Fast forward six months. My teacher, bound by word and marital contract, was “outed” for sleeping with a student. I’d heard of these scandals. I had been affected by them, albeit from a distance, and had found myself judging the alleged. Now the subject of such a scandal was someone near and dear to me. What to do?
I fell into a funk. The early morning breathing and chanting practices I learned from my teacher fell to the wayside, and I couldn’t get out of bed. People familiar with the situation were taking sides and talking. I learned from my mother that gossip is for the birds, so I set my intention not to get involved in the drama.
I understand we are spiritual beings given these very human bodies and challenges. I strive to live by my own truth, and I choose teachers that live what they teach. But Lord knows how many times we have slipped up. All of us.
Despite the knowledge that we are all human, I still couldn’t get up and do my morning practice. Was I equating my teachings with the teacher? Was I throwing the baby out with the bathwater? I needed help. I felt disillusioned, angry and bewildered. I had had a great relationship with my meditation and asana, resulting in a great relationship with myself. Now what?
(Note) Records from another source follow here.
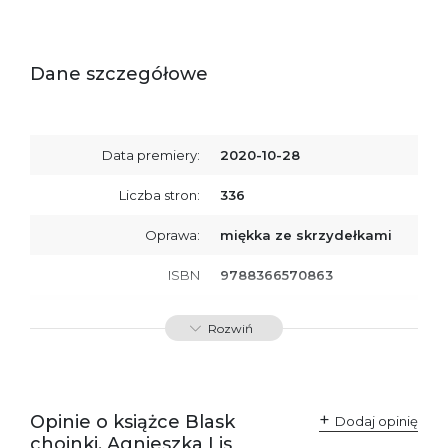
Dane szczegółowe
Data premiery:
2020-10-28
Liczba stron:
336
Oprawa:
miękka ze skrzydełkami
ISBN
9788366570863
SKU:
K734401
Rozwiń
Producent / Osoby
Wydawnictwo Poznańskie
odpowiedzialne za
Sp. z o.o.
zgodność produktu z
ul. Fredry 8
przepisami:
61-701 Poznań
Opinie o książce Blask
Polska
Dodaj opinię
kontakt@wydajenamsie.pl
choinki, Agnieszka Lis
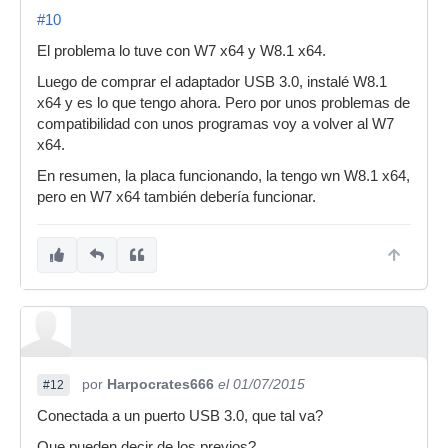
#10
El problema lo tuve con W7 x64 y W8.1 x64.
Luego de comprar el adaptador USB 3.0, instalé W8.1
x64 y es lo que tengo ahora. Pero por unos problemas de
compatibilidad con unos programas voy a volver al W7
x64.
En resumen, la placa funcionando, la tengo wn W8.1 x64,
pero en W7 x64 también debería funcionar.
por
Harpocrates666
el 01/07/2015
#12
Conectada a un puerto USB 3.0, que tal va?
Que pueden decir de los previos?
After taking a little bit of downtime, I gave myself permission to grieve. Once again it seemed like I’d lost something precious and dear. I reached into my backpack of yoga, in search of practical tools to help guide me. And then I remembered Sutra 1:20: sraddha virya smrti samadhi prajna purvaka itaresam. T.K.V. Desikachar translates this sutra in The Heart of Yoga as, “Through faith, which will give sufficient energy to achieve success against all odds, direction will be maintained. The realization of the goal of yoga is a matter of time.”
We all need a positive feedback loop that is rooted in faith, and nourishes faith. Yoga is always experiential. We practice because we know the benefits are many, but we deeply feel these benefits. I want my morning practice back, with a clearer mind, energy, more willpower, insight and attention to right action. Cultivating faith gives me the courage to continue repeating what my teacher has taught me.
Do I still feel a sense of betrayal from my teacher? Yes. Have I been able give him the ownership of his actions, and not participate in his life drama? I can say that I am working on it. I am open and experiencing what you may call “teacherlessness.” Not attached to an outcome, I leave my path open for exploration. I plan on speaking to my teacher frankly and honestly, highlighting the positive qualities I saw in him, plus my disappointment and loss.
This morning I am off to fetch the incense and light the candles on my altar. I sit. I meditate. I do yoga.
Debi Buzil is the leader of Chicago-based Kirtan group Devi 2000. She is a longtime teacher and student, and a mother of two.